My own experience of Christmas and understanding of the Incarnation has grown over the years. From my earliest childhood experiences of Santa Claus and gift-receiving, I am now more aware of how the Incarnation, or God’s entrance into the world, has everything to do with engagement – constant engagement. It’s not just about Santa Claus and baby Jesus in the stable, but now it’s more about how I experience my own life, how others experience theirs, and how I become aware of the interaction between the two – how I interact with creation and in particular with other ‘creatures. It’s a ‘run’ through life or IN life that is not about speed at all.

This type of ‘running’ is one of urgency but not panic! The urgency has to do with how we allow ourselves to be transformed positively by others. This ‘positive’ transformation comes with the caveat that my or your – or both of our – understanding of ‘positive’ itself gets changed or transformed. It’s a new way of ‘seeing’ together. You could say that it took Mary, Peter, and John, and their combined experiences of ‘seeing’ the meaning in the empty tomb to ‘fill out’ more fully the whole picture. And then it goes on from there, as history shows.   It is seemingly through engagement with others that we ‘figure out’ where ‘they put’ Jesus or to put it another way, where we can discover the One risen from the dead among us! Is this another way of describing the Gospels?

John in his epistle (1 Jn 1:1-4) speaks of this communal engagement and how infectious it can be when we ‘run’ with it together:

“What was from the beginning, what we have heard,
what we have seen with our eyes, what we looked upon
and touched with our hands concerns the Word of life — for the life was made visible.”

The life was made visible by our interaction with each other, our engagement with our lives. The grace of the Incarnation which exploded the universe ‘in the beginning’ and historically in our world through Jesus is the expression of a God whose very nature is self-giving love and engagement. And this engagement is divine and human. The responsibility lies upon us to engage God with each other. As John goes on to tell us…

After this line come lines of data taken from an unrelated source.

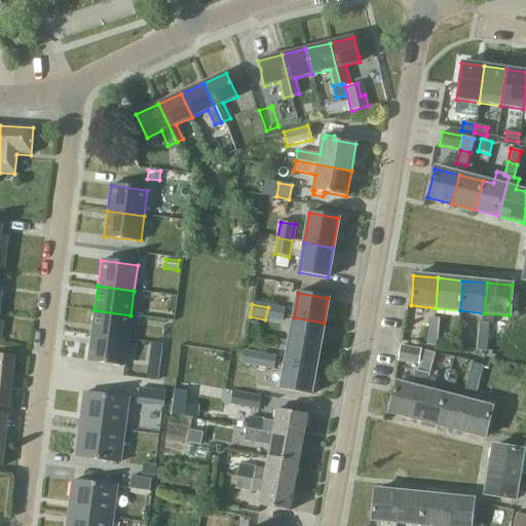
[(282,323),(284,310),(268,307),(265,320),(282,323)]
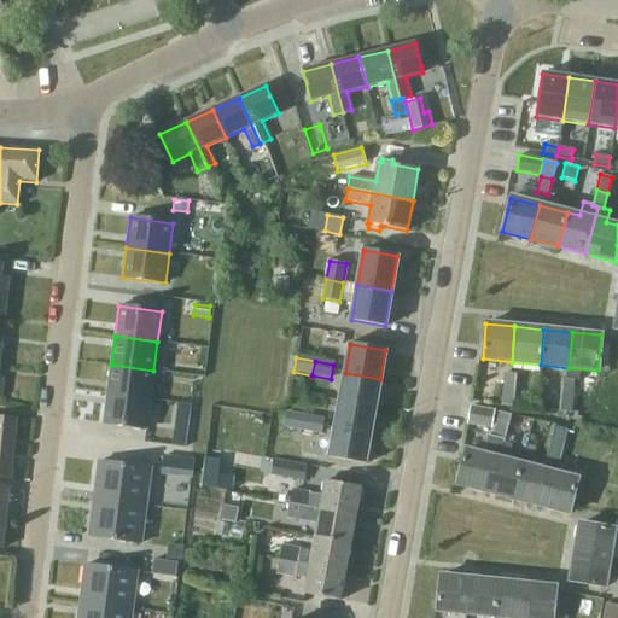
[(106,394),(150,400),(153,371),(111,365),(106,394)]
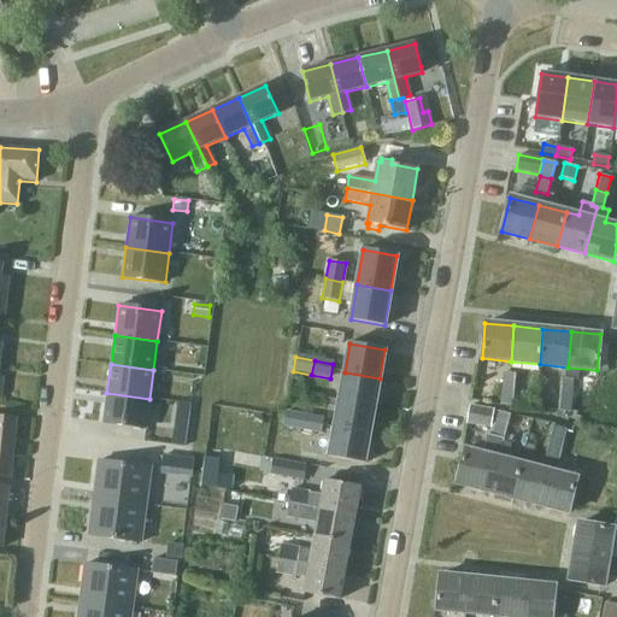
[(339,400),(375,406),(380,378),(345,372),(339,400)]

“…we proclaim now to you, so that you too may have fellowship with us;
for our fellowship is with the Father and with his Son, Jesus Christ.
We are writing this so that our joy may be complete.”

We are coming at it from all ‘sides’ now, running not from each other but toward and with each other as we seek out the Incarnation, the Christ resurrecting in our lives. And beautiful irony is that the very ‘seeking’ to ‘understand’ or ‘find’ the Christ in this communion of engagement IS Christ!

This is a way of ‘chasing the sun,’ as the song says, or perhaps more on point, running in Christ! It doesn’t matter who ‘arrives’ first, but it does matter that we run together and that when we encounter those ‘deaths’ that challenge and sadden and mystify us, it does matter that we intentionally choose to ‘go in’ to the ‘tomb’ together – to ‘see’ and ‘rise from the dead’ together. This is the mysterious divine engagement in the birth and resurrection of Christ that paradoxically can only be discovered by letting go of the ‘me’ (dying to the self, as the scriptures put it) and running through death together ‘so that our joy may be complete.’